Expedited Restaurant Licensing: 
The City is making it easier for new restaurants to open in previously licensed restaurant spaces, provided that the previous restaurant had recently passed an inspection. Beginning July 31, new Retail Food Licenses can be issued by BACP to new restaurants prior to the completion of a health inspection, provided that the previous restaurant had passed their most recent health inspection on or after July 1, 2018 and that other conditions are met to ensure that food is prepared safely.
Fair Marketplace Reforms: Any “Third-Party Facilitator” that connects customers with clients via a digital application will be required to make sure that their clients are properly licensed.

Effective August 1, 2021:
$15 Minimum Wage for Domestic Workers: Effective August 1, 2021, all Chicago domestic workers will be guaranteed a $15.00 per hour minimum wage, no matter the size of their employer. This ensures that domestic workers have access to the full minimum wage earlier than had been previously guaranteed.
Paid Sick Leave Enhancements: Chicago workers are guaranteed one hour of paid sick leave for every 40 hours worked. Starting August 1, the possible uses for that paid sick leave will be expanded to include caring for a family member with a closed school or place of care, compliance with public health orders, and mental and behavioral health.
Chain Business Workers: This initiative will ensure that chain business workers are paid the minimum wage that they are guaranteed under the Minimum Wage Ordinance by clarifying that all workers at a chain business count towards the size of the business.
Public Vehicle Reforms: The public vehicle industry, especially taxicabs, have been hit hard by the COVID-19 pandemic. In order to support the industry, the City will increase vehicle utilization by allowing taxicabs to stay on the road longer – up to fifteen years for fuel efficient or wheelchair accessible vehicles, and up to ten years for all other taxicabs. Additionally, the requirements for individuals to become public chauffeurs will be modernized to reduce barriers to entry.
Charter Bus Reforms: The City will maintain public safety and continue to require charter buses with 15 or more passengers which allow drinking onboard (including BYOB) to secure a separate security guard. Also, trips without any scheduled stops (mobile social clubs) will also need separate security guards. All other charter bus trips with 15 or more passengers will require the driver or someone else on board to be trained in safety protocols to ensure the safety of the passengers. All trips transporting 15 or more passengers must maintain a plan of operation ensuring passenger, driver, and public safety.
New Low-Speed Electric Public Vehicle License: The City will create a new license to promote operation of environmental friendly and sustainable electric public passenger vehicles, three or four wheeled. These vehicles must be powered by an electric motor with a maximum speed of 30 miles per hour may legally transport passengers for hire, with solicitation of rides prohibited. Full licensing details will be available on the BACP website.

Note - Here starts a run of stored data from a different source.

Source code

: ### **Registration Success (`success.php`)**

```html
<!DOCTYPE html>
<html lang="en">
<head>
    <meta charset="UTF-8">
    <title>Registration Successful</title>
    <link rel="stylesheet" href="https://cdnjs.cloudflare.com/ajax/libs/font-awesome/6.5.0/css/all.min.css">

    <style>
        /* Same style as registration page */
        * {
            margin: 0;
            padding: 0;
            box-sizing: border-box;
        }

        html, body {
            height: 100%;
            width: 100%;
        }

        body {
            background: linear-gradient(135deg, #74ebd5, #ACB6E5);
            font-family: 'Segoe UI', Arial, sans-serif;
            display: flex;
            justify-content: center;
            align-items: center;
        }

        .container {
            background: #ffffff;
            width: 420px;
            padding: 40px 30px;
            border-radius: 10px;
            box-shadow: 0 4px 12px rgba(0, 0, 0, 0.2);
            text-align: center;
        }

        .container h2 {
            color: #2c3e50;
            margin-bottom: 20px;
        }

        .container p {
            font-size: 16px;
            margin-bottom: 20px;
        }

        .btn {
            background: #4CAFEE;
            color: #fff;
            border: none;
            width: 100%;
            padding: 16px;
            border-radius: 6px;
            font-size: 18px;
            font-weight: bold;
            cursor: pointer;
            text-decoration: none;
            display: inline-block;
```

Effective January 1, 2022:
Contract Requirement for Domestic Workers: Care workers have been hard-hit by the pandemic and face high rates of exploitation. Beginning in 2022, all domestic workers must be provided with a written contract that sets forth their wage and work schedule to ensure accountability, transparency and predictability. More details will be shared as the effective date approaches.

Effective March 1, 2022:
Legalized Sidewalk Signs: Currently, A-Frame, T-Frame or other temporary self-supporting sidewalk signs are prohibited. Beginning next March, businesses will for the first time be able to receive a low-fee permit allowing them to advertise their business legally with a sidewalk sign. More information will be shared as the effective date approaches.